Snohomish MRC Celebrates International Coastal Cleanup Day

The MRC hosted a beach cleanup event on September 18, 2021 from 9AM-12PM at Kayak Point County Park for International Coastal Cleanup Day. This event was put on collaboratively by the Snohomish MRC with WSU Beach Watchers, WSU Waste Warriors, and Zero Waste Washington, and utilized the Escaped Trash Assessment Protocol developed by the EPA for cleaning up and assessing the impact of trash on the beach. Snohomish County Council Member Nate Nehring and Snohomish County Department of Conservation and Natural Resources Director Tom Teigen attended the event.

In total, nearly 40 volunteer citizen scientists carefully scanned 68,000 square feet at Kayak Point Beach for marine debris and primarily found and picked up small plastic fragments, cigarette butts, bottles and containers, charcoal from firepits, and fishing gear. In total 1,338 marine debris objects were collected, totaling over 56 pounds of trash. Using the protocol, the site was given a “C” and determined to be littered, meaning that trash was evenly distributed throughout the site and small accumulations of trash were visible. The citizen science data collected will be used for a region-wide effort to better understand trash loading and how trash is impacting the Puget Sound.

Senator Maria Cantwell visits Meadowdale Beach

After a decade of planning, construction has begun on renovations at the waterfront park to create a 1.3-acre pocket estuary that will bring back Chinook, chum, and coho salmon, as well as cutthroat trout.

On July 9 local politicians and advocates assembled for a tour of the site. Among the speakers were U.S. Sen. Maria Cantwell, state Sen. Marko Liias, Edmonds Mayor Mike Nelson, and county Councilmember Megan Dunn.

“This is just an unbelievable investment that kind of, I think, is going to be symbolic for what we need to do,” Cantwell said. “… We’re learning if we want a shot at saving salmon, then we need to stop and think about how to pull out these blockages.”

Construction and limited park access for the Meadowdale Beach Park and Estuary Restoration Project began on Tuesday, June 15, 2021, and will continue through the fall. The project is estimated to be fully completed in the spring of 2022. 

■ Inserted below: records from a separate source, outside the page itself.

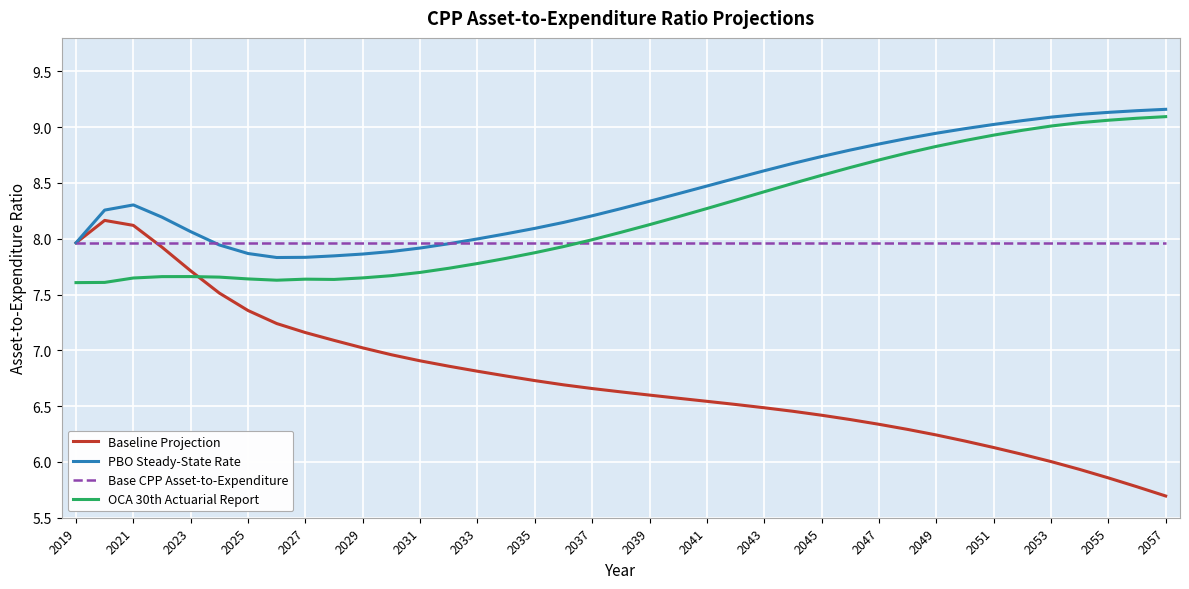

What is the difference between the second highest and minimum values in the Baseline Projection series?

2.4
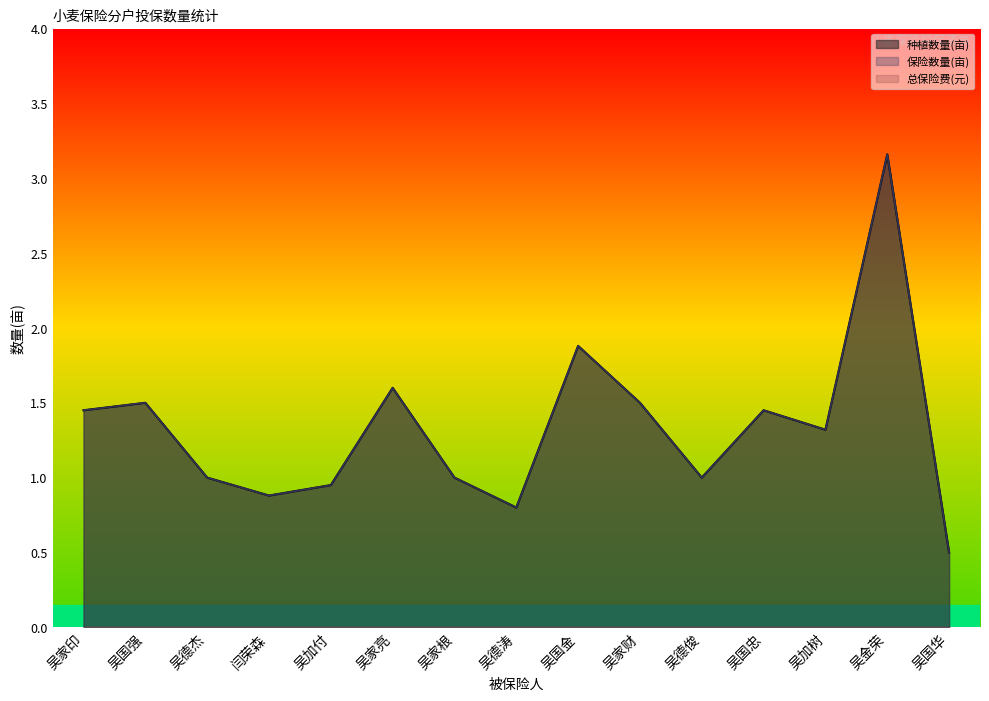

What is the difference between the second highest and second lowest values in the 保险数量(亩) series?

1.1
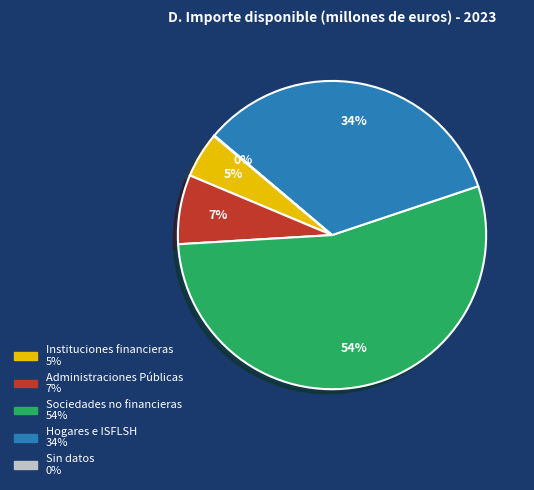

What is the largest slice in the pie chart?

Sociedades no financieras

MRC Kelp Monitoring Video From The Northwest Straits Commission

Of the 23 species of large brown algae (known as kelp) that are native to Puget Sound, the beautiful Nereocystis luetkeana, or bull kelp, is the largest. Reaching a canopy height of 60’ or more, this is likely the one you’ve tangled in a propeller, marked as a prized fishing spot or dive site, or perhaps eaten – pickled, as a tasty appetizer. In response to concerns about declining bull kelp populations in some parts of the Sound, and mounting interest in kelp restoration, the Northwest Straits Commission is gathering information for use in local and regional planning and research.